# LM4558 vs. RC / JRC4558



## droneshotfpv (May 30, 2021)

I searched and couldn't find an exact answer, and I apologize in advance for what is probably a stupid question, but here goes.

I am building the Muffler Noise gate, and it calls for an LM4558. NOBODY has them in stock anywhere I have looked (I could also be blind, as I have scoured the internet lol) , and trying to compare data sheets, I am not getting that "I am satisfied this works" answer for myself, so I wanted to ask the most amazing forum and it's members my stupid question.

When dealing with the 4558 chips, is this LM4558 the same / equivalent to my JRC4558 and RC4558 chips? Would I be alright using these in this circuit?
From what I have looked at, they are relatively similar, with some tolerance differences here and there, but I wanted to be sure before ordering something else that is equivalent from mouser or small bear.

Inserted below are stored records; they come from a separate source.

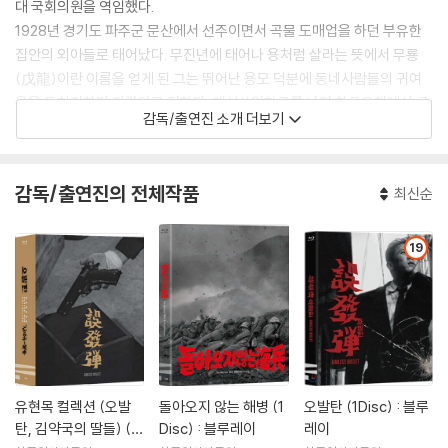
대 국회의원을 역임했다.
1928년 경기도 파주군 문산에서 선주이면서 곡물 도매업을 하던 부유한
집안의 외아들로 태어났다. 무진년에 태어나 용처럼 살라는 뜻에서 무룡
(戊龍)이란 이름을 얻게 된 그는 뛰어난 용모 덕분에 동네사람들의 귀여
움을 독차지하며 자랐다고 전한다. 개성상업학교를 나와 한국은행에서 근
감독/출연진 소개 더보기
무했던 그는 해방되던 해 문맹퇴치를 위한 소인극을 하면서 연극에 매료돼
사표를 던지고 경성법전(현 중앙대 법학과)에 진학하면서 본격적으로 연
극무대에 서기 시작했다.
감독/출연진의 전체작품
최신순
1949년 셰익스피어의 연극 <햄릿>에서 주연을 맡은 후 51년 채만식의
소설을 영화화한 <탁류>에 출연, 영화배우로서 발을 내디뎠다. 이후 <육
체의 길> <꿈은 사라지고> <장마루촌의 이발사> <오발탄> <5인의 해병
19
> <빨간 마후라> <남과 북> 등 500여편에 출연하면서 인생 최고의 전성
기를 누렸다.
연기에 몰입하던 초창기까지 여자에 별 관심이 없었던 그는 당시 ‘눈물의
여왕’이라고 칭송받던 여배우 전옥의 딸 강효실씨를 만나면서 첫사랑을 싹
틔웠다. 전옥의 반대를 무릅쓰고 52년 부산 해군함정서 결혼식을 올렸을
때 그의 나이 23세, 신부 19세였다. 딸 셋과 아들(최민수)을 두기까지 두
유현목 컬렉션 (오발
돌아오지 않는 해병 (1
오발탄 (1Disc) : 블루
사람은 무척 행복한 결혼생활을 했던 것으로 알려져 있다.
탄, 김약국의 딸들) (2
Disc) : 블루레이
레이
하지만 1962년 해외로케 때 생긴 동료 여배우 김지미와의 스캔들로 이들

Thanks in advance guys, you are all amazing!


----------



## spi (Jun 1, 2021)

Yes, and you can probably use almost any 8 pin op-amp IC (TL072, etc.)


----------



## Chuck D. Bones (Jun 2, 2021)

There may be some subtle differences that may or may not be detectable, depending on the circuit.  Dirt pedals that rely on saturating the opamp to get their signature sound are the most likely ones to reveal the differences.  There is little or nothing in the datasheet to inform us as to how an opamp will sound when overdriven and the manufacturer can change the recipe any time.  Since the Muffler is not supposed to distort, I'd say it's fair game to sub any dual opamp with the right footprint.


----------



## droneshotfpv (Jun 3, 2021)

Thank you for your answers! I was thinking it would be ok to sub in the other 4558's, but I wasn't sure with the nature of the muffler / noise gates, if there would be any issues in doing so. The more I get into this with your help, the more I understand. I LOVE learning all this stuff. I plan on getting one of the books that helps you understand these circuits deeper, and plan to build my own scratch circuit very soon!
Much appreciated!


----------